▸ Deine Aufgaben:
- 1) Beantworte zum Text über Einzeltäter diese drei Fragen:
(a) Welches Bild hat sich in den letzten Jahren beim Profiling von Attentätern durchgesetzt?
(b) Welche Art von Unterstützung bekommen Attentäter oft von sozialen Netzwerken?
(c) Wie viele Menschen brachte Anders Breivik auf der Insel Utøya um?
- 2) Schreib den Text über Einzeltäter nach seinem letzten Satz weiter.

▸ Textauszug:
:::

Das musst du wissen
- In den letzten Jahren etablierte sich beim Profiling von Attentätern das Bild des einsamen Einzeltäters.
- Aber genau dieses Bild ist problematisch, wie eine Studie zeigt. Auch Einzeltäter sind Teile von sozialen Netzwerken.
- Attentäter bekommen von diesen Netzwerken oft ideologische und logistische Unterstützung für ihre Anschläge.
Vor genau neun Jahren – Am 22. Juli 2011 – starben 77 Menschen in Norwegen einen gewaltsamen Tod. Der Rechtsextremist Anders Breivik tötete im Regierungsbezirk von Oslo acht Menschen mit einer Autobombe, um dann auf die Insel Utøya zu fahren und im Zeltlager der sozialdemokratischen Jugendorganisation «Arbeidernes Ungdomsfylking» weitere 69 Menschen – darunter viele Kinder und Jugendliche – umzubringen.

:::

▸ Vorliegende Daten:
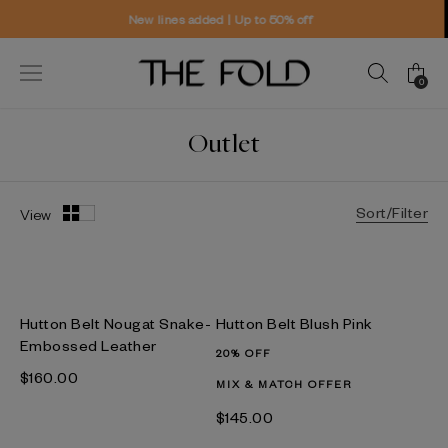
New lines added | Up to 50% off
Wo
0
Outlet
Sort/Filter
View
Hutton Belt Nougat Snake-
Hutton Belt Blush Pink
Embossed Leather
20% OFF
$‌160.00
MIX & MATCH OFFER
$‌145.00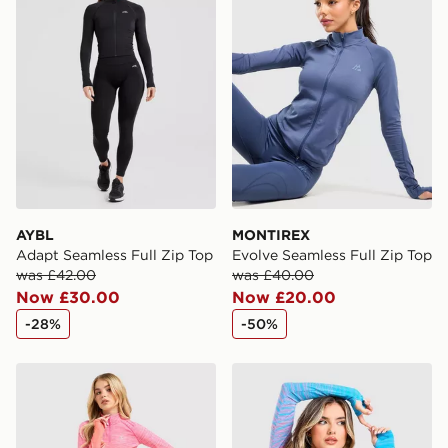
AYBL
MONTIREX
Adapt Seamless Full Zip Top
Evolve Seamless Full Zip Top
was £42.00
was £40.00
Now £30.00
Now £20.00
-28%
-50%
MONTIREX Trail Seamless 1/4 Zip Top
MONTIREX Trail Seamless 1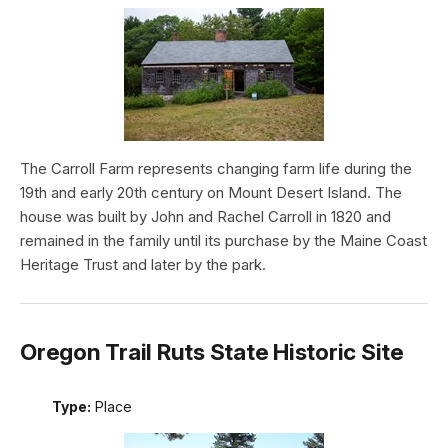
The Carroll Farm represents changing farm life during the
19th and early 20th century on Mount Desert Island. The
house was built by John and Rachel Carroll in 1820 and
remained in the family until its purchase by the Maine Coast
Heritage Trust and later by the park.
Oregon Trail Ruts State Historic Site
Type:
Place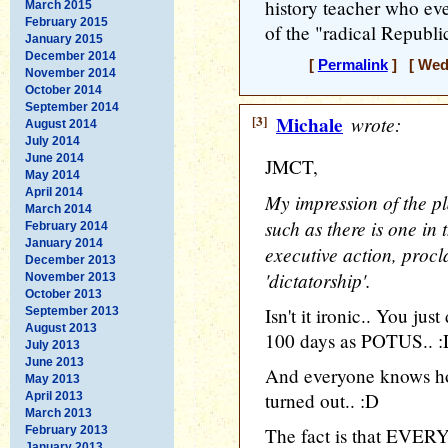
history teacher who ev
March 2015
February 2015
of the "radical Republi
January 2015
December 2014
[
Permalink
] [ Wedn
November 2014
October 2014
September 2014
[3]
Michale
wrote:
August 2014
July 2014
June 2014
JMCT,
May 2014
April 2014
My impression of the pl
March 2014
such as there is one in 
February 2014
January 2014
executive action, procl
December 2013
'dictatorship'.
November 2013
October 2013
Isn't it ironic.. You ju
September 2013
August 2013
100 days as POTUS.. 
July 2013
June 2013
And everyone knows h
May 2013
turned out.. :D
April 2013
March 2013
February 2013
The fact is that EVERY
January 2013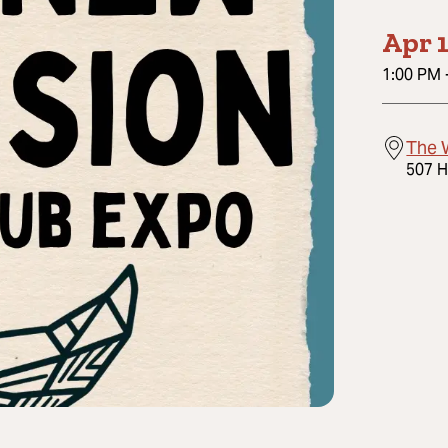
Apr 1
1:00 PM
The 
507 H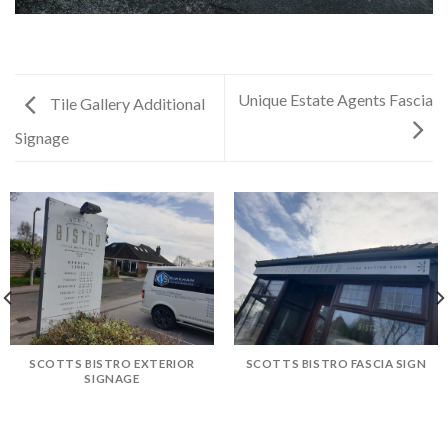
Unique Estate Agents Fascia
Tile Gallery Additional
Signage
SCOTTS BISTRO EXTERIOR
SCOTTS BISTRO FASCIA SIGN
SIGNAGE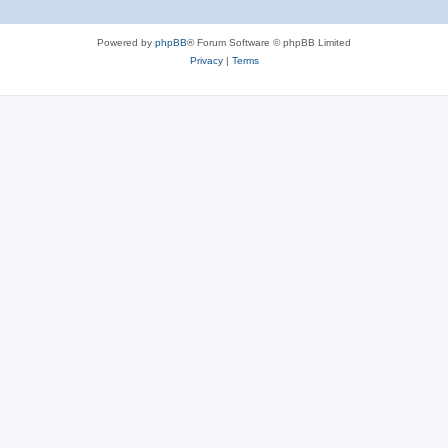
Powered by
phpBB
® Forum Software © phpBB Limited
Privacy
|
Terms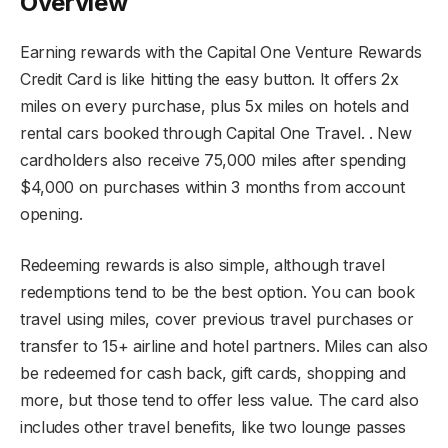
Overview
Earning rewards with the Capital One Venture Rewards
Credit Card is like hitting the easy button. It offers 2x
miles on every purchase, plus 5x miles on hotels and
rental cars booked through Capital One Travel. . New
cardholders also receive 75,000 miles after spending
$4,000 on purchases within 3 months from account
opening.
Redeeming rewards is also simple, although travel
redemptions tend to be the best option. You can book
travel using miles, cover previous travel purchases or
transfer to 15+ airline and hotel partners. Miles can also
be redeemed for cash back, gift cards, shopping and
more, but those tend to offer less value. The card also
includes other travel benefits, like two lounge passes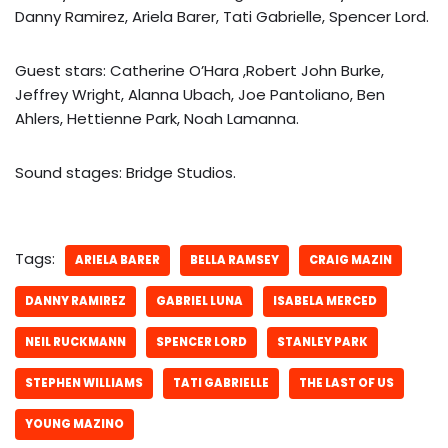
Danny Ramirez, Ariela Barer, Tati Gabrielle, Spencer Lord.
Guest stars: Catherine O’Hara ,Robert John Burke,
Jeffrey Wright, Alanna Ubach, Joe Pantoliano, Ben
Ahlers, Hettienne Park, Noah Lamanna.
Sound stages: Bridge Studios.
Tags:
ARIELA BARER
BELLA RAMSEY
CRAIG MAZIN
DANNY RAMIREZ
GABRIEL LUNA
ISABELA MERCED
NEIL RUCKMANN
SPENCER LORD
STANLEY PARK
STEPHEN WILLIAMS
TATI GABRIELLE
THE LAST OF US
YOUNG MAZINO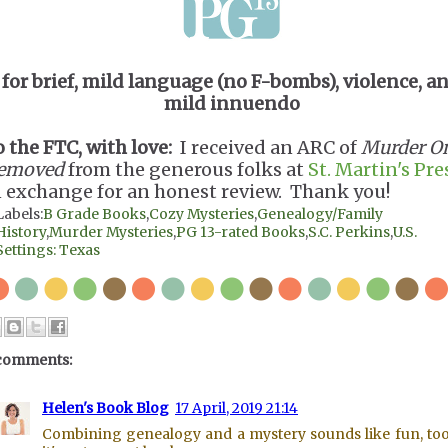
for brief, mild language (no F-bombs), violence, a
mild innuendo
o the FTC, with love:
I received an ARC of
Murder O
emoved
from the generous folks at
St. Martin's Pre
n exchange for an honest review. Thank you!
Labels:
B Grade Books
,
Cozy Mysteries
,
Genealogy/Family
History
,
Murder Mysteries
,
PG 13-rated Books
,
S.C. Perkins
,
U.S.
Settings: Texas
comments:
Helen's Book Blog
17 April, 2019 21:14
Combining genealogy and a mystery sounds like fun, to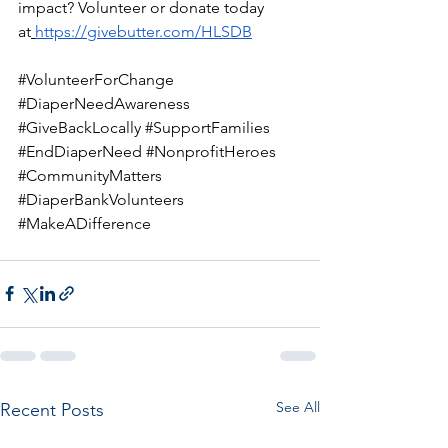
impact? Volunteer or donate today 
at
https://givebutter.com/HLSDB
#VolunteerForChange
#DiaperNeedAwareness
#GiveBackLocally
#SupportFamilies
#EndDiaperNeed
#NonprofitHeroes
#CommunityMatters
#DiaperBankVolunteers
#MakeADifference
See All
Recent Posts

:::

▸ Die Lösungen:
- 1)
(a) Das Bild des einsamen Einzeltäters.
(b) Ideologische und logistische Unterstützung.
(c) 69 Menschen.

- 2)
Darauf verkündete der amerikanische Präsident Barack Obama, dass Angriffe in der Zukunft wahrscheinlich «eher Einzelkämpfer-Operationen als ein grosser, gut koordinierter Terroranschlag» sein würden.
Das Attentat von Anders Breivik galt als Beweis für das Konzept des «einsamen Wolfes» als Täter. Und tatsächlich wurde dieses Bild In den folgenden Jahren vor allem durch islamistische Extremisten geprägt. Dabei sind weder Breivik, noch die meisten anderen «einsamen Attentäter» wirklich einsam. «Das ist ein Problem», sagt der Kriminologe David Bright: «Das Konzept des Einzelkämpfers richtet bei der Erklärung der Ursachen und Ursprünge terroristischer Akte mehr Schaden an, als das es nützt.» Denn, so Bright weiter, es übersieht wesentliche Aspekte, die zur Radikalisierung späterer Attentäter führen können.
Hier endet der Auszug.